Monday, January 10, 2011

Stan Young - The people's artist

The people's artist

Tuesday 05 October 2010
Morning Star
The people's artist

Stan Young is 90 years young and still painting every day.

He was born in Hanwell, west London, in 1920 into a large family. His father was a carpenter and joiner, and his mother a seamstress.

Stan left school at 14 and worked in various jobs, but with the help of one of his teachers he was given the encouragement to foster his drawing talents.

The poverty he saw around him as a result of the economic slump and later the outbreak of the Spanish civil war led him to join the Young Communist League aged only 16, and then the Communist Party at 18.

In 1941 he joined the army serving in the Middle East and in Italy. As an aide in his work as a sapper undertaking bomb-disposals, he made detailed isometric drawings of the bombs' ignition devices. Ironically this talented draughtsmanship and his expertise in bomb disposal probably gave him his big break.

At the end of the war in Europe the army gave him the opportunity to attend the Formation College in Florence, at the Institute of Art in the grounds of the Pitti Palace. Here he discovered Renaissance art and it remained a solid influence in his later work.

When one of the new officers sent out from London talked of taking the war onwards to Soviet Russia, this only confirmed his lack of trust in the ruling class and his determination to leave the army as soon as possible. On returning to Britain he was "demobbed" and he used his ex-service grant to attend Ealing College of Art.

In the 1950s he earned his bread and butter as a freelance artist producing mainly educational material. With his wife and co-painter Muriel, they set up their own studio gallery in 1960 and helped to establish the Communist Party's West Middlesex Artists' Group which produced banners and posters for party campaigns and demonstrations.

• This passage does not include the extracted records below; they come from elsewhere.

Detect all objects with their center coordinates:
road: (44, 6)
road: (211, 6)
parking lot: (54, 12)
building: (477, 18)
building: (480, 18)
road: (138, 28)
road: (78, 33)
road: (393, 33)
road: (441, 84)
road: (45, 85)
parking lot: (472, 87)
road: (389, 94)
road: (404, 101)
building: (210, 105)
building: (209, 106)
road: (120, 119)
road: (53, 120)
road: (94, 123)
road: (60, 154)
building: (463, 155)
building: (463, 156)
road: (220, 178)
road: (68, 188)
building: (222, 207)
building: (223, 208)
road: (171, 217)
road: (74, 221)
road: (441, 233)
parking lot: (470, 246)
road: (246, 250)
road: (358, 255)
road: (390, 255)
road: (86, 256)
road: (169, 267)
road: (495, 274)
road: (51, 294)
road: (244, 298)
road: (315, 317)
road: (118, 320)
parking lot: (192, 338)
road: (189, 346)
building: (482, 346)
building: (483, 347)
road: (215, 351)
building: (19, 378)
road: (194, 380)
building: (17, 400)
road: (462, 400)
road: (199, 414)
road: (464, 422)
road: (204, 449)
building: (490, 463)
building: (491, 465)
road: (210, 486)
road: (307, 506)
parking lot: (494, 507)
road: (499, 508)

In 1956 Young went on a cultural delegation to Czechoslovakia and after a visit to Lidice, inspired by Picasso's Guernica, he made a painting depicting the infamous nazi massacre.

He painted many industrial landscapes around the rebuilding of London after the war, especially on the Thames near Woolwich.

Young also became involved in the Artists International and exhibited at a number of their shows. In the 1970s, along with other progressive artists, he donated paintings to raise money for Vietnam's struggle against US aggression.

His main influences have been very much central European - from Cezanne, Modigliani, Fernand Leger and cubists like Juan Gris and Picasso. After meeting the Italian Communist and painter Renato Guttoso at an exhibition of his work in London, he came under the spell of his strong neo-realist style.

Young's work is steeped in the realist tradition. Starting out with naturalist portraiture, impressionist landscapes and cubist-influenced industrial-dockland vistas to stylised groups of figures. Now he paints mainly groups of figures, alongside individual portraits and landscape scenes around where he now lives.

Young is an accomplished portraitist completing various commissions of party members, both local and national, including former Daily Worker women's editor and feminist Mikki Doyle, theoretician Raji Palme Dutt, former chairman of the William Morris Society Ray Watkinson, and the Afro-American progressive icon Angela Davis.

His work is characterised by a strong feeling for colour and formal composition. Perhaps influenced by his time in Italy and the clear and vibrant light of the south, his colours are invariably ardent - he often uses contrasting or complementary primaries. In that sense his work goes against the grain of most traditional as well as contemporary British art.

A theme which he has returned to time and again over many decades is groups of musicians in various guises and poses, often multicultural. In a sense these, more than any other of his subjects, encapsulate his philosophy of life - the joy and pleasure of creating art together, what we can achieve with a unity of purpose and, through his use of brilliant colour, a vibrancy and optimism.

Although his work has been widely recognised and admired, Stan has never really achieved the fame he deserves - probably because he has refused to follow trends and fashions in the search for celebrity status and he never courted the art world's aristocracy. He has preferred to stay close to those artists he profoundly admires and the ideas which have inspired him since his youth, and still do.

Stan lives and works with his wife Muriel in Worcester.